AUTOMAÇÃO DE PROCESSO DE DIGITALIZAÇÃO FOTOGRAMÉTRICA PARA MEDIÇÃO MECÂNICA NÃO-DESTRUTIVA DE AMOSTRAS PEQUENAS
Guillaume Pascal William Lauras
Agosto/2020
Orientador: Flávio de Marco Filho
Curso: Engenharia Mecânica
O presente trabalho apresenta a automação de um processo de aquisição de dados, necessários para digitalização estereofotogramétrica, com o objetivo de efetuar medições mecânicas não-destrutivas de amostras pequenas e frágeis. Essas medições são efetuadas no modelo 3D da amostra, reconstruído a partir de fotos adquiridas com a técnica do focus- stacking.
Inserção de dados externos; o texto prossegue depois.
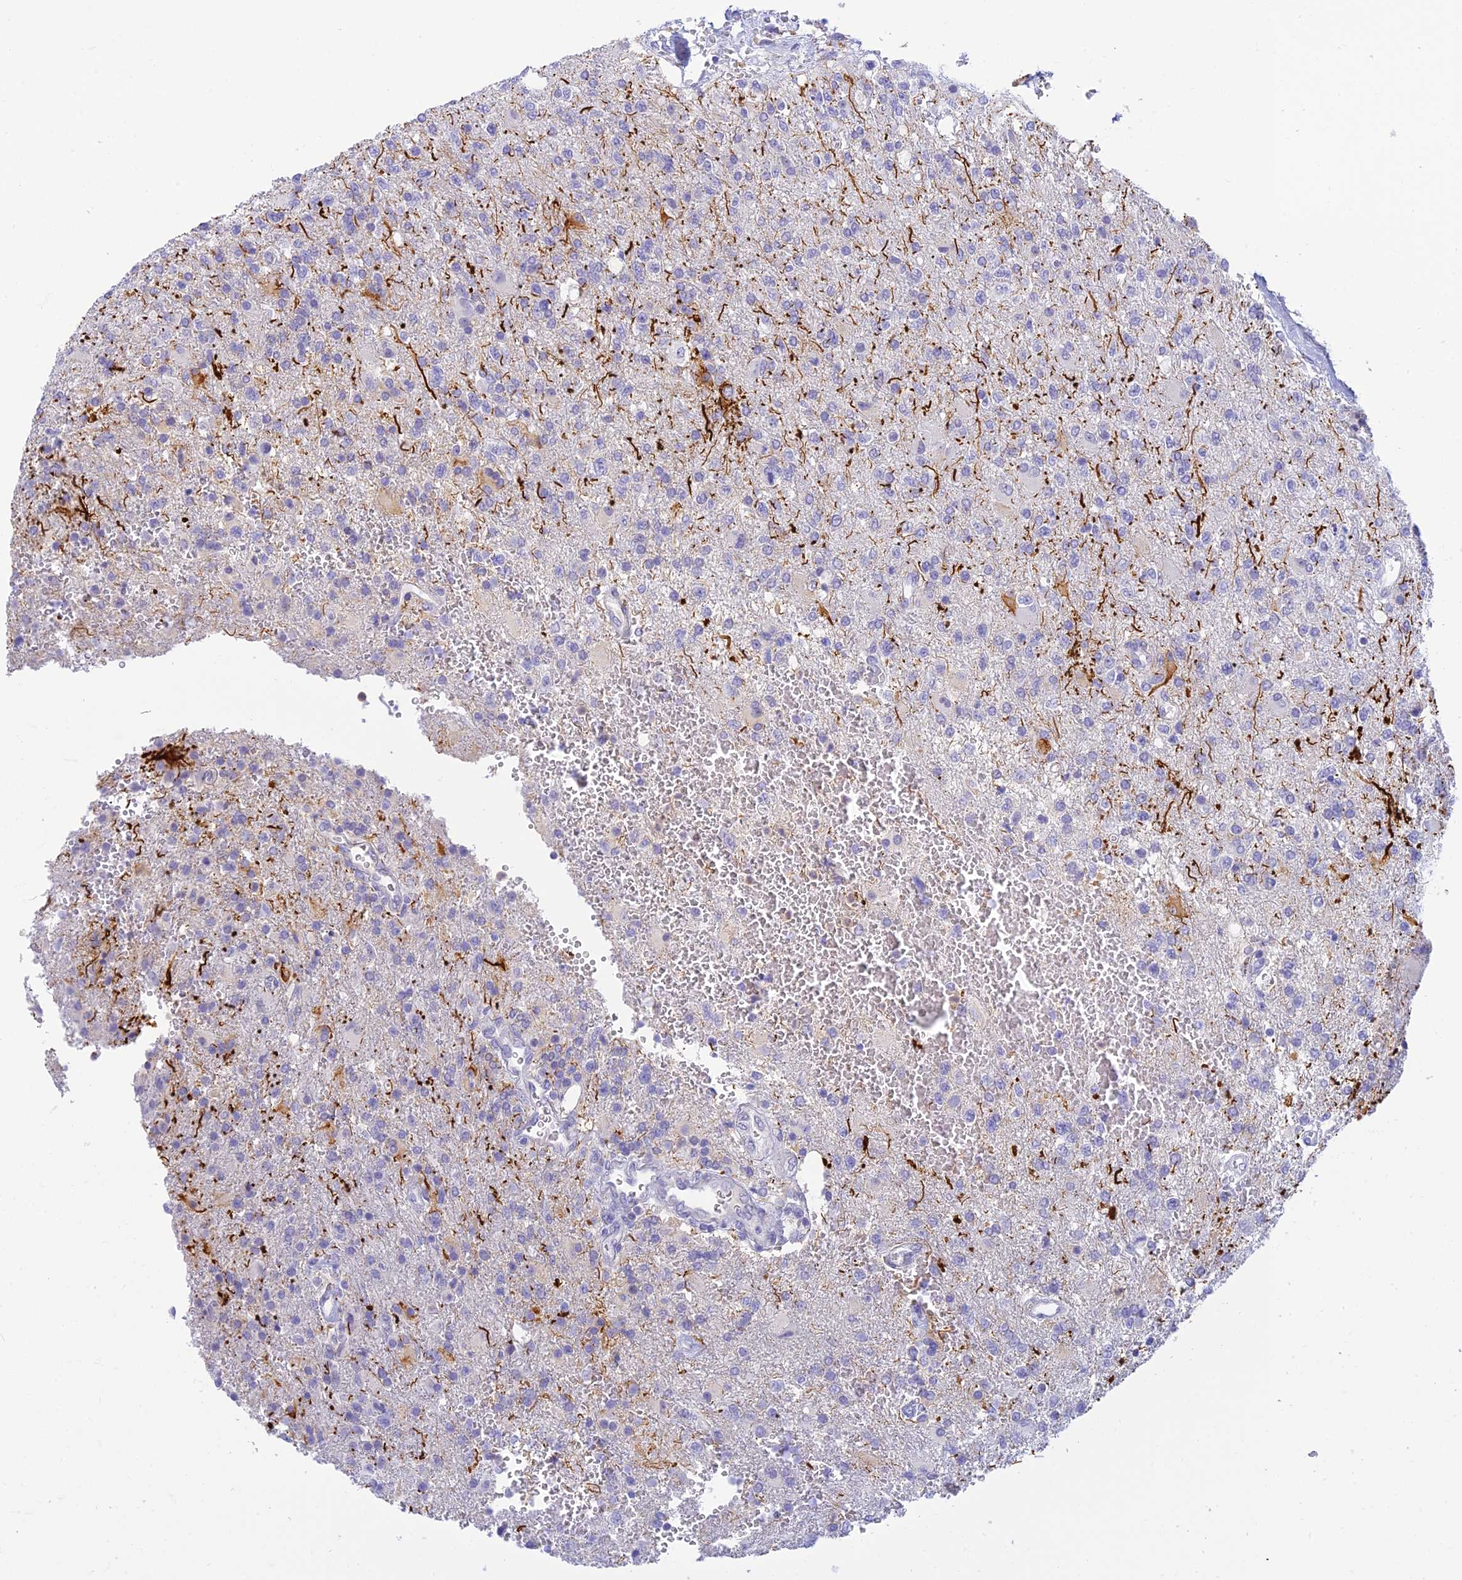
{"staining": {"intensity": "negative", "quantity": "none", "location": "none"}, "tissue": "glioma", "cell_type": "Tumor cells", "image_type": "cancer", "snomed": [{"axis": "morphology", "description": "Glioma, malignant, High grade"}, {"axis": "topography", "description": "Brain"}], "caption": "Photomicrograph shows no protein positivity in tumor cells of high-grade glioma (malignant) tissue.", "gene": "INTS13", "patient": {"sex": "male", "age": 56}}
Para sua realização, esse projeto foi dividido em três etapas. Na primeira, um protótipo foi desenvolvido a fim de testar o processo com três amostras diferentes. Em um segundo momento, estudou-se os fatores que influenciam a digitalização estereofotogramétrica. Por fim, a calibração das medições 2D e 3D permitiram a caracterização do erro padrão.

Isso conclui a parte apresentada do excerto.